Segundo Machado de Assis “A ocasião faz o roubo, o ladrão já nasce pronto.” Fica claro que não é a sociedade culpada pelo ladrão, como muitos querem firmar doutrina contrária. Bela frase machadiana para ilustrar o que vem ocorrendo até hoje no país.

O desejo da perpetuação no poder, aliada à Revolução Gramsciana (que não deu certo em lugar nenhum), a reiterada tentativa de desconstrução dos valores judaico-cristãos, da família, a polarização intencional para dividir as pessoas, a falta de civismo, e até o desarmamento da população, esquecendo-se de que o primeiro baluarte da defesa do cidadão é ele mesmo, tem enfraquecido a coesão nacional.

Como uma das consequências da corrupção endêmica que assola o Brasil, foi o empobrecimento em larga escala da população, com reflexos negativos principalmente na saúde, na educação e na segurança. “Lugar de bandido é cumprindo pena, não tenho bandido de estimação.” (Augusto Nunes). A corrupção é o pior dos vírus.
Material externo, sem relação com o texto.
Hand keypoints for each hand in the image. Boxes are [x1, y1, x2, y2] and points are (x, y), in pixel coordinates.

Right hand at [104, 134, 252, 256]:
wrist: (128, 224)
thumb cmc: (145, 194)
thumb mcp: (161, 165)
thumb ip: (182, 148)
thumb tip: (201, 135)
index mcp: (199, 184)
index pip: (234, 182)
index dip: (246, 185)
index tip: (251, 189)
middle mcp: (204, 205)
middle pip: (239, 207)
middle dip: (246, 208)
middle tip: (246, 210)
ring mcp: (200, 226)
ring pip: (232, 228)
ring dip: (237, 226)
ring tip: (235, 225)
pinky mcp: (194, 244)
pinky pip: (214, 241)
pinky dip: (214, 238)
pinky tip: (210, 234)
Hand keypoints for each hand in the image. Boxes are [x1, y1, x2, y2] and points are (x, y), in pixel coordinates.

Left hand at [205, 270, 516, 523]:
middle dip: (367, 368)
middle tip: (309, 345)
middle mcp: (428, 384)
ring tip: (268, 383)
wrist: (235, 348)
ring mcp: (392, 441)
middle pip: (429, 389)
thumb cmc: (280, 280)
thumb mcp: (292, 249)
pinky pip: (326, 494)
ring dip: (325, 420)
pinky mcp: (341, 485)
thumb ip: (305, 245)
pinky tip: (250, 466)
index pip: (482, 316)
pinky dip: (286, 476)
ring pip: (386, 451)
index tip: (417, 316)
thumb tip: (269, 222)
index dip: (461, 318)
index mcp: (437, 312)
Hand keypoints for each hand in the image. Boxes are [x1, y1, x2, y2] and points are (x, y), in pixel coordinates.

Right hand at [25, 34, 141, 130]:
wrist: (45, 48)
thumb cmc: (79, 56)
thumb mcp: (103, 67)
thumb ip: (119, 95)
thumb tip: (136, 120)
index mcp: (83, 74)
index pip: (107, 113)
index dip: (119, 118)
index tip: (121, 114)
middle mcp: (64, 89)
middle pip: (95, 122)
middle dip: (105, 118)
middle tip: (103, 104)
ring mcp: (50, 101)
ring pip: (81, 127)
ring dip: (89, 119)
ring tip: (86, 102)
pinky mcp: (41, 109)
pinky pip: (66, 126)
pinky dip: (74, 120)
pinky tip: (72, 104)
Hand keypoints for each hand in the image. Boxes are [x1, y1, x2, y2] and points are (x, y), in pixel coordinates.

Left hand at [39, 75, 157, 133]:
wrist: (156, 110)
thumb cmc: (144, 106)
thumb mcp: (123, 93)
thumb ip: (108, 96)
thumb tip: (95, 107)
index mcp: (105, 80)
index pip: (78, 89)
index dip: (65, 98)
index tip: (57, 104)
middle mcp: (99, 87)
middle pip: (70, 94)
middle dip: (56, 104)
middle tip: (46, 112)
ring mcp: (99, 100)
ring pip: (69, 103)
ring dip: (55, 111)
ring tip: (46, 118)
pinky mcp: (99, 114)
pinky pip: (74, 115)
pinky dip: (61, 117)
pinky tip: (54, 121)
O arcabouço jurídico brasileiro, com leis anacrônicas, infindáveis recursos protelatórios, quase sempre só favorecem os infratores e a impunidade. Alerta-se que a insegurança jurídica é um dos fatores que prejudicam o país em todos os setores.

A certeza da impunidade levou a este estado de coisas, onde até assessores se beneficiaram com férias nababescas, duplex, casa na praia, sítios, fazendas, imóveis na cidade, carros e motos na garagem, de difícil comprovação de ilícitos.

Os deuses e semideuses do Olimpo e sua trupe devem entender, de uma vez por todas, que o poder emana do povo e em seu nome deve ser exercido.

A polícia ter retaguarda jurídica não significa dizer que tenha o direito de matar indiscriminadamente. O problema é que bandidos se organizam e se infiltram na comunidade exatamente para dificultar o combate ao crime.

“O país não aguenta mais tanta corrupção” (Jair Bolsonaro) e o congresso tem trabalhado com certa lentidão. Como a política é a arte do possível, espera-se que as atitudes dos políticos sejam mais éticas e transparentes, mais voltadas para o bem comum, para os interesses do Brasil e não somente para os interesses próprios.

Na educação, por exemplo, o país chega a pagar vexame em comparação com vizinhos, devido à baixa qualidade do ensino. Os estudantes brasileiros leem e não entendem o que leem. Formam-se analfabetos funcionais […].

Mas, “lucros desonestos é igual a prejuízo.” (Erasmo de Roterdã). Daí a importância da continuidade do combate à corrupção. A sociedade deve estar atenta aos conluios que tentam inocentar ladrões consagrados do dinheiro público a todo custo.

Isaac Carreiro Filho
Tenente-Coronel do Exército Brasileiro, bacharel em Ciências Militares pela AMAN, bacharel em Administração pela UFSM, especialista em Comunicações pela EsCOM, Mestre em Operações Militares pela EsAO, extensão em Política e Estratégia pela ADESG, Análise e Desenvolvimento de SI Gerenciais pelo ISPG, Curso Livre em Teologia pelo ITQ Água Verde, patriota da LDN-PR, colunista e palestrante.